CONFLICT OF INTEREST
The authors have no conflict of interest to declare.
ACKNOWLEDGMENTS
We are grateful to the members of the EMA's Pharmacovigilance Risk Assessment Committee for their comments on the design of this study. We are also grateful to Dr Georgy Genov for helpful comments on the study outline and draft article. The work presented in this article did not receive project funding or grants.
Prior postings, sponsors and grants: Partial results were included in the European Commission report 7 (which has since been published). DRM has received funding support from the Wellcome Trust, NIHR, Chief Scientist Office and Tenovus Scotland for research unrelated to this work.

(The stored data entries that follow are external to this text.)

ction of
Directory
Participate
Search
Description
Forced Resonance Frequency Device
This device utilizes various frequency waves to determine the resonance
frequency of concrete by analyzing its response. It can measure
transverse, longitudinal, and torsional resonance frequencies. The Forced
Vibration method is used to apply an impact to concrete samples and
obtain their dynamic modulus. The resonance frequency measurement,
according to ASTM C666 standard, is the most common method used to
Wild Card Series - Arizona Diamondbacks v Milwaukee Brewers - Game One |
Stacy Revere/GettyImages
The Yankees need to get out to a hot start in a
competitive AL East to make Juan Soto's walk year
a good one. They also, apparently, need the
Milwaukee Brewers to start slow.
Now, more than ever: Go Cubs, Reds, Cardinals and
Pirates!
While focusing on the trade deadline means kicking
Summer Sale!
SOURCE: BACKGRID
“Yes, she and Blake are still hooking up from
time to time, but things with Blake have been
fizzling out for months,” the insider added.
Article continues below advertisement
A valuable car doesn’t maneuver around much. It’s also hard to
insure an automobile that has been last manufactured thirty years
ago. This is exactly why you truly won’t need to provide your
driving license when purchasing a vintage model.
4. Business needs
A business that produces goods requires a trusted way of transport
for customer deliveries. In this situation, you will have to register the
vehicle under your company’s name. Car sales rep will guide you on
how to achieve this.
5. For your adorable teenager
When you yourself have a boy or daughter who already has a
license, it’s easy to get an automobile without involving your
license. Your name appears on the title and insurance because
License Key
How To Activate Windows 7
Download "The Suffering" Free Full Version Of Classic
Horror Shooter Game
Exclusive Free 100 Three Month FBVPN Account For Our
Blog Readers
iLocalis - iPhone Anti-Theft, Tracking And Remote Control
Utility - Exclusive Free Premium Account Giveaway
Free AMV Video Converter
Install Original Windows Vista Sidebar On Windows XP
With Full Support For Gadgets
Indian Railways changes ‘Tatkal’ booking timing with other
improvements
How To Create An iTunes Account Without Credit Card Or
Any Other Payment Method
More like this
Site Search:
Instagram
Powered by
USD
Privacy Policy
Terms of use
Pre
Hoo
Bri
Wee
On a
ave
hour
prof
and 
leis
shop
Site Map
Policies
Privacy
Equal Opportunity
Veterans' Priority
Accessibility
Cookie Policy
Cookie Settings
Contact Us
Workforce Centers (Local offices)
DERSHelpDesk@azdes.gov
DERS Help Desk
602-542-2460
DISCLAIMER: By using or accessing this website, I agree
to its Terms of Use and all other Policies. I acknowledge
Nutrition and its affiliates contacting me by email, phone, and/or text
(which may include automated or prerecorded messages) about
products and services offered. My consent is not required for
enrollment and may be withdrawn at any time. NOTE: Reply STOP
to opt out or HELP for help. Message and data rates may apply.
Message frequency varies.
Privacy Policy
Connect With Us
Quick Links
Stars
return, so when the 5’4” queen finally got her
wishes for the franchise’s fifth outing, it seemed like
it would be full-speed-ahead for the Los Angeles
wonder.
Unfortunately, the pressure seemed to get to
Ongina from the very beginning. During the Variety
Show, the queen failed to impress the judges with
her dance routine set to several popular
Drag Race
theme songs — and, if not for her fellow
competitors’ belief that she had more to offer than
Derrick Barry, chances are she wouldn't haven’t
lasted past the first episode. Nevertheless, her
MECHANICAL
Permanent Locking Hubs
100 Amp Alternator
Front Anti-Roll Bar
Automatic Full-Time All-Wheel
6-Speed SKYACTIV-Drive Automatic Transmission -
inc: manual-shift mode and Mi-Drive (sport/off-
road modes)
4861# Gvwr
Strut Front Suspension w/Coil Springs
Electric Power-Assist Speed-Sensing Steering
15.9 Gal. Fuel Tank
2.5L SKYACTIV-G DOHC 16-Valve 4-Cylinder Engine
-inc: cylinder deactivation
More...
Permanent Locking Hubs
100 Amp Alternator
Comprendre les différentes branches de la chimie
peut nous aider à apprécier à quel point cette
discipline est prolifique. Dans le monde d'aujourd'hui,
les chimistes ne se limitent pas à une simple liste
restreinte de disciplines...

Segec A, Slattery J, Morales DR, Januskiene J, Kurz X, Arlett P. Does additional monitoring status increase the reporting of adverse drug reactions? An interrupted time series analysis of EudraVigilance data. Pharmacoepidemiol Drug Saf. 2021;30:350–359. 10.1002/pds.5174
The views expressed in this article are the personal views of the author(s) and may not be understood or quoted as being made on behalf of or reflecting the position of the regulatory agency/agencies or organisations with which the author(s) is/are employed/affiliated.